紀靈倒出文件,首先出來的是一大撂照片,她小時候的,長大的甚至還有……她和方子北在一起的…親熱照,她的頭轟的一聲就炸開了,隻覺周身都似被火燒著了一般。照片下麵是一本大的筆記本,上麵有各種剪報,還有一些信件,她隨手打開一封,上麵熟悉的字體令她心跳加劇——
子北:我來美國已二個月,還是沒有辦法習慣這裏的食物,天氣也不好,冬天太長,我穿著很厚的棉衣還是感覺冷。夢裏總是會出現媽媽爸爸的臉,蒼白蒼白,像死前見到的樣子。子北,我想念他們,卻又害怕見到這樣的他們,我總回憶一些小時候的事情,都說日有所思,夜有所夢,為什麼我卻夢不到那些美好的片斷?
……
她合上信,感覺臉上的熱流漸漸地往下蔓延,紙箋保存的時間過長,已有了歲月的蒼涼味道,她將頭後仰,哪知眼淚流得更凶。她抬起頭,落地窗的那一麵,陽光破碎成一地,外麵是此起彼伏的高樓,她將照片信件收拾好,重新放進信封,再緩緩地用手背擦幹淚,擠出一絲笑,讓聲音盡量平靜,“駱先生,對不起,晚唐突,方天華給你這些資料,一定有條件,我方便知道嗎?”
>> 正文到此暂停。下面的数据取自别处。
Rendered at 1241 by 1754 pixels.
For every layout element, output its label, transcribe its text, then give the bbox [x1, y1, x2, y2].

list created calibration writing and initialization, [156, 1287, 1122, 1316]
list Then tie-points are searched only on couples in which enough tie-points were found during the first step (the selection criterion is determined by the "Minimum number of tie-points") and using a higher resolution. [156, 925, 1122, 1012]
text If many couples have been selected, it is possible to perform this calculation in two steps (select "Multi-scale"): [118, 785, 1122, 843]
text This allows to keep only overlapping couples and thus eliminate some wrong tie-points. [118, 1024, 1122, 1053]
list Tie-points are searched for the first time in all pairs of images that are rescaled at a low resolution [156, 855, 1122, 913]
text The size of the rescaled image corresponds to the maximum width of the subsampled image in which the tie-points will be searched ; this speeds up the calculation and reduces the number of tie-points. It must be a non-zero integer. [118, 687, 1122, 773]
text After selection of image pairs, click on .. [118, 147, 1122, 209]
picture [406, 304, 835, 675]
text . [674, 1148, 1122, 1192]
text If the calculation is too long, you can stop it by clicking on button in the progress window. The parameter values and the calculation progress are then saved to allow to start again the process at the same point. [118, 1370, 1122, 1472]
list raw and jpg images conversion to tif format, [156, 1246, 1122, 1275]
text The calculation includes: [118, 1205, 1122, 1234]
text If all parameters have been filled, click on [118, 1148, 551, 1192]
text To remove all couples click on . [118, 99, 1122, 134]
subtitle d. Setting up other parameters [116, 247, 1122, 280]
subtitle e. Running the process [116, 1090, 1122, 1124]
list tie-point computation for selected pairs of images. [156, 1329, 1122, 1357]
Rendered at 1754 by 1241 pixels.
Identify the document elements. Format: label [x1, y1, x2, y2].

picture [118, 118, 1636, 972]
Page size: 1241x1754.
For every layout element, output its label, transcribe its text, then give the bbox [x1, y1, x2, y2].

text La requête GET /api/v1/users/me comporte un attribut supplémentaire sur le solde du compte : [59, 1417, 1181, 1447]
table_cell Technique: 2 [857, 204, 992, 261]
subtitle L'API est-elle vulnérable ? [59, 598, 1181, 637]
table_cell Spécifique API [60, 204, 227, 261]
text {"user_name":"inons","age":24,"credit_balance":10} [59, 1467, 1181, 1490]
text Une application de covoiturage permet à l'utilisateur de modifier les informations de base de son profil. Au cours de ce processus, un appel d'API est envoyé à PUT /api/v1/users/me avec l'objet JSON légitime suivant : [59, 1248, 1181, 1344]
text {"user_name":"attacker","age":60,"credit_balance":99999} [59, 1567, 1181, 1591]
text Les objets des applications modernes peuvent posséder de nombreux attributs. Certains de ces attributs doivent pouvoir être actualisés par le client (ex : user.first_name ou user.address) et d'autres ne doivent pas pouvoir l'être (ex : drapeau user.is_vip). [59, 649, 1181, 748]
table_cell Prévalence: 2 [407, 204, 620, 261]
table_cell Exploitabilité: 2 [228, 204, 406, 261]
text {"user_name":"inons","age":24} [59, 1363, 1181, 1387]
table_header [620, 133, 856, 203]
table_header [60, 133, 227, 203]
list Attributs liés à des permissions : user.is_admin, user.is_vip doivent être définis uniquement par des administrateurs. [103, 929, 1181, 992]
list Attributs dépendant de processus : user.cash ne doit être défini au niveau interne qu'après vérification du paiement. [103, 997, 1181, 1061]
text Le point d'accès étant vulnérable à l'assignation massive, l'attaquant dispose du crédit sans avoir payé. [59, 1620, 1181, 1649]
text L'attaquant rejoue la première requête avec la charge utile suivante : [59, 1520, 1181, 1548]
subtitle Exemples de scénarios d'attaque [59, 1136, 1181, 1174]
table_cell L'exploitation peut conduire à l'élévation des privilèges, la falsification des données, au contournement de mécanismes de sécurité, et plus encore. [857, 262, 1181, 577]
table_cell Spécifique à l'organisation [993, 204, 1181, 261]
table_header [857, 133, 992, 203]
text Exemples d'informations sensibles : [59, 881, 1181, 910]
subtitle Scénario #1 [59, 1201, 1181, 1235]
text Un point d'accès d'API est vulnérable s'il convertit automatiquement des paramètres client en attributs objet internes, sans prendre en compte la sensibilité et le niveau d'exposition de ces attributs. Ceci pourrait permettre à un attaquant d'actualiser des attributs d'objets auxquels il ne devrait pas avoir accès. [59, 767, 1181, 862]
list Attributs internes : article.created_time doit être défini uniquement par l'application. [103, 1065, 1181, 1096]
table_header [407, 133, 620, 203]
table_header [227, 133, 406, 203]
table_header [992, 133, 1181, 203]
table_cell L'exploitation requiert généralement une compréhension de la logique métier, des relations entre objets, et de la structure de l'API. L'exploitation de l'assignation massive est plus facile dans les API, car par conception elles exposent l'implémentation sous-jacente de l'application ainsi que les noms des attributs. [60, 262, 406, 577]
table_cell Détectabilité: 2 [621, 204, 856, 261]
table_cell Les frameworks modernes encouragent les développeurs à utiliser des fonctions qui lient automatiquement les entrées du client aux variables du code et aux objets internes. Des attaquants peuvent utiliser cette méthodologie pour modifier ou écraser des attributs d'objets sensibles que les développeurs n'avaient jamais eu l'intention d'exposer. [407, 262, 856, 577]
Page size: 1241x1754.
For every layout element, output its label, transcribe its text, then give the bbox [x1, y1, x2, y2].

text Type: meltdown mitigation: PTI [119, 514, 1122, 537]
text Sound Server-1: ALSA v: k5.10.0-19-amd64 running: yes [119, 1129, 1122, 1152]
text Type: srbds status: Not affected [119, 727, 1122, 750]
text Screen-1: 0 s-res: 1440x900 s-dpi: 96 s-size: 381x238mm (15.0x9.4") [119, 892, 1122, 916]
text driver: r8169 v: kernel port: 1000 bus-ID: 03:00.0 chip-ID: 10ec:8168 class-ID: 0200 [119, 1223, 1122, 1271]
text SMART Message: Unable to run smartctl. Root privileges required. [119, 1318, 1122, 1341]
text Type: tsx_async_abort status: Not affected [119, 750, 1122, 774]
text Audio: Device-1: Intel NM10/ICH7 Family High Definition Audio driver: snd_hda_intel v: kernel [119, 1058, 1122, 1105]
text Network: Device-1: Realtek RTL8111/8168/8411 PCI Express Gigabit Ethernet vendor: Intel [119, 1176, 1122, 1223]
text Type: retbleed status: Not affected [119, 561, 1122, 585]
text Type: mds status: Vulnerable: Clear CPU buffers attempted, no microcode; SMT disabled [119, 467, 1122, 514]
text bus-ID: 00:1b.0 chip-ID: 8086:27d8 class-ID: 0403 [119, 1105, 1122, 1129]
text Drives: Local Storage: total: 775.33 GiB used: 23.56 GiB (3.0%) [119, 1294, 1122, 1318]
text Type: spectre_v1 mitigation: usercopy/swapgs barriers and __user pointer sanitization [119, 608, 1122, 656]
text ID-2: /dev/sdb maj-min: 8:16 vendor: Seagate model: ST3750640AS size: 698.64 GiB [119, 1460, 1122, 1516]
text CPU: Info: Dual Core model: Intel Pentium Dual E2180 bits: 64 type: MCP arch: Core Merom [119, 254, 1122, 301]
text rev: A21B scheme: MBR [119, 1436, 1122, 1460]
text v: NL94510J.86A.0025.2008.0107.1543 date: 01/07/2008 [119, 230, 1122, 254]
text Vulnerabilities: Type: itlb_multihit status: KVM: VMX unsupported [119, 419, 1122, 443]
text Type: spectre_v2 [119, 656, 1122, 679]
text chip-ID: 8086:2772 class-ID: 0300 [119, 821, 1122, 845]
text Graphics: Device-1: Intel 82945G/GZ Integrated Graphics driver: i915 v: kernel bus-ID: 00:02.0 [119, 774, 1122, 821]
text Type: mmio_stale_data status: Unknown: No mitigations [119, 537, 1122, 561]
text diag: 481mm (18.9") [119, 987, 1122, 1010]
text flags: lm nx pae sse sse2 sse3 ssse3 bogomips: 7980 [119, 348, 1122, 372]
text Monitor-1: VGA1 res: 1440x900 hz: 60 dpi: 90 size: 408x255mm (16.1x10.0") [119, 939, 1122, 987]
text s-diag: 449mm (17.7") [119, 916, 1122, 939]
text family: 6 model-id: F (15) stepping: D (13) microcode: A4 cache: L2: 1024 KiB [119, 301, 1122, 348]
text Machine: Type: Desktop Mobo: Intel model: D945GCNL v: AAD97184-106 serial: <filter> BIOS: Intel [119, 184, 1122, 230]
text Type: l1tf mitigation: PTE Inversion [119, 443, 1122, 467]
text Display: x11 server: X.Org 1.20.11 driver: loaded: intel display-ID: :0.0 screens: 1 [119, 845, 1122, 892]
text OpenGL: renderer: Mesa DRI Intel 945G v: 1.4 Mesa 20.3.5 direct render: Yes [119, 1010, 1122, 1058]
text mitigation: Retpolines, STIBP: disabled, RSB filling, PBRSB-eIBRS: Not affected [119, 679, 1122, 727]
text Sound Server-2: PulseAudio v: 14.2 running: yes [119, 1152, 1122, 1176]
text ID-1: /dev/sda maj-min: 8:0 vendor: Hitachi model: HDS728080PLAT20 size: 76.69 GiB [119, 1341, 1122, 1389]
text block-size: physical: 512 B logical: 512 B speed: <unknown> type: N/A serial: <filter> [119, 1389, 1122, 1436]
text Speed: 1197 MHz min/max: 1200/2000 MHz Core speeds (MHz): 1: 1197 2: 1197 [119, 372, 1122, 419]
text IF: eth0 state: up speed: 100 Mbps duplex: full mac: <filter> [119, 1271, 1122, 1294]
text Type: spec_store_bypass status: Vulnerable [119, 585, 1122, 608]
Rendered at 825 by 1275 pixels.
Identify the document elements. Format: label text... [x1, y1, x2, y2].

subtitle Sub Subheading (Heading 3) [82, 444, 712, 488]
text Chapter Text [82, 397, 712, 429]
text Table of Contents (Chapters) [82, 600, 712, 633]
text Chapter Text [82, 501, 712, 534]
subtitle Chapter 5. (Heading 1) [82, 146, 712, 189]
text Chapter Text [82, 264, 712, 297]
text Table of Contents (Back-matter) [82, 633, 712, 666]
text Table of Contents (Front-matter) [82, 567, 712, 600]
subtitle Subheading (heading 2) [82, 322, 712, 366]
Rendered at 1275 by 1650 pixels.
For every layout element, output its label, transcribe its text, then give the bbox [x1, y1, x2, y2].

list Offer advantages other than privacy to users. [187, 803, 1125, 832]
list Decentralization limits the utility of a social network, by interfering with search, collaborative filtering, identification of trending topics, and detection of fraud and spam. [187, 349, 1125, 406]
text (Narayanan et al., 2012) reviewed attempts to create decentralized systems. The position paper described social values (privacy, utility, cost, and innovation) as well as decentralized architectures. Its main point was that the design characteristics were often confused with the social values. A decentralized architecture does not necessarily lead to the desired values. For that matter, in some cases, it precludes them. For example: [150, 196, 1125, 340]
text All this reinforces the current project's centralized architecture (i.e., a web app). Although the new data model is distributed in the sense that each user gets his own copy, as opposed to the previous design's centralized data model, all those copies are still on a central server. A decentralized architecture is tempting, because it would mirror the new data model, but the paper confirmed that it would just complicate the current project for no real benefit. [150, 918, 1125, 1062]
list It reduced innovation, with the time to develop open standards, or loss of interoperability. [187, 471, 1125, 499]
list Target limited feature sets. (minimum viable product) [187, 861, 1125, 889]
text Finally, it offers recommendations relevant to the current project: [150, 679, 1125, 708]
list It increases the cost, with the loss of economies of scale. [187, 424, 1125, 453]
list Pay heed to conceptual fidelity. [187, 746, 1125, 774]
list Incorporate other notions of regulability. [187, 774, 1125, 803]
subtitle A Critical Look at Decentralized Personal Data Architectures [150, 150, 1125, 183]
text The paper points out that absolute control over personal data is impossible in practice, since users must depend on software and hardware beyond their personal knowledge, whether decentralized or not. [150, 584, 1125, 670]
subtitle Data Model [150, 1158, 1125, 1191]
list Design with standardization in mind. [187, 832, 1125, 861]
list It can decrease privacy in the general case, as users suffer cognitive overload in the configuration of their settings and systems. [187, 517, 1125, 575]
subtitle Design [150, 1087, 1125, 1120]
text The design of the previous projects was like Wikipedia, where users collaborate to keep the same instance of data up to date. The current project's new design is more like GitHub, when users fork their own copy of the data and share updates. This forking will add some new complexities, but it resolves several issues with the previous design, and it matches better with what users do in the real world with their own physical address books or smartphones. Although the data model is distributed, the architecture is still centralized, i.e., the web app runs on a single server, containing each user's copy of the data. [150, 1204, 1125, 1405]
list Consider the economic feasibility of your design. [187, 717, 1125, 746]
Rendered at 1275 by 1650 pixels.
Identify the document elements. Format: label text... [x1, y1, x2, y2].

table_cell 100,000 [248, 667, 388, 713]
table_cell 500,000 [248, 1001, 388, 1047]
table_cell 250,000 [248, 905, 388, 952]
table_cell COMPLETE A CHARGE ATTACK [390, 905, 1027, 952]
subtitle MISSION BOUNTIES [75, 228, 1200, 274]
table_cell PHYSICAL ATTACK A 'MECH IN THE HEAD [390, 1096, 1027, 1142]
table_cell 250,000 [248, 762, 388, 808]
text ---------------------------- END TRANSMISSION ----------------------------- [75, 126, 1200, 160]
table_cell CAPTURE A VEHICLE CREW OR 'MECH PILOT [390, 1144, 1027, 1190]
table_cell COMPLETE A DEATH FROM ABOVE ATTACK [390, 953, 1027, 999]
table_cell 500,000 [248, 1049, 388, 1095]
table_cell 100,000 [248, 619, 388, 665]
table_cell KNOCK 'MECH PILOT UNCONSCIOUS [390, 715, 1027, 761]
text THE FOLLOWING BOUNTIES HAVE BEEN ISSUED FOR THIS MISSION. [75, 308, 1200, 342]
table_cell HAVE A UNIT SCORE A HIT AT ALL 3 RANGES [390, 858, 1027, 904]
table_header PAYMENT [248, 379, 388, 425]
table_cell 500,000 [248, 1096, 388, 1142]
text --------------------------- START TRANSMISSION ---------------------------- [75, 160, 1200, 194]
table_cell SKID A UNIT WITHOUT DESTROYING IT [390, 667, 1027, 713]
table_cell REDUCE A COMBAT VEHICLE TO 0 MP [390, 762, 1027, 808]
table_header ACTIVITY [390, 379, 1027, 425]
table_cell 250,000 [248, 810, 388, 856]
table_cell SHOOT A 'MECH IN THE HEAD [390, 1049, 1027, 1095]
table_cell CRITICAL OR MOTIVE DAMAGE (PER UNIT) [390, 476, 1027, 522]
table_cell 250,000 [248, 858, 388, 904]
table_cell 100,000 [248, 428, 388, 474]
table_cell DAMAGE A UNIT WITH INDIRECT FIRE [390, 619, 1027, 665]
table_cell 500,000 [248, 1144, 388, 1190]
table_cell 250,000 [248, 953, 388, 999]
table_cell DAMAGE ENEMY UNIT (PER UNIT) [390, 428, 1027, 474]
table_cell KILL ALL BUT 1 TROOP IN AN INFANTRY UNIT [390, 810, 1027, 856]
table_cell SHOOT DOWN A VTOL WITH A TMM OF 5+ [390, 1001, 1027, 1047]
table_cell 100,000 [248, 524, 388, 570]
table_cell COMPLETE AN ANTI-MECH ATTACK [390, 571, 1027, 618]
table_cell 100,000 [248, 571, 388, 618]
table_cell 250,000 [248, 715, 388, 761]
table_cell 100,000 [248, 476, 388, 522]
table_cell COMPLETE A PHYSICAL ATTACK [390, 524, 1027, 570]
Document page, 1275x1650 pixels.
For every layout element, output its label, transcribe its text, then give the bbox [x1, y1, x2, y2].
駱軼軒笑笑,“和你有關,你當然能知道。”他的手指劃過嘴唇,如願看到紀靈拂在紙上微微顫抖的手指,在陽光的照耀,白得似乎能反光,“他說,如果我不幫資料上的這個人,方氏的下一個計劃——東城區的地產案,分我一杯羹。”
握住信件的手微微動了動,她抬起頭,仰頭一個驕傲的幅度,“就這個嗎?”
駱軼軒似笑非笑,“難道紀小姐有更好的條件?”
紀靈抿抿嘴,垂頭看著桌角,“也是關於房產的,我知道駱總對房產有興趣,所以今天算是有備而來。駱總的消息想必很靈通,那麼昨天風神股票大跌的事,駱總想必早就知道了。”紀靈抬頭直視駱軼軒的眼睛,笑得眼睛彎彎,“正不湊巧,我手上有20%風神的股票,隻要我願意我隨時能坐到風神的總裁之位。”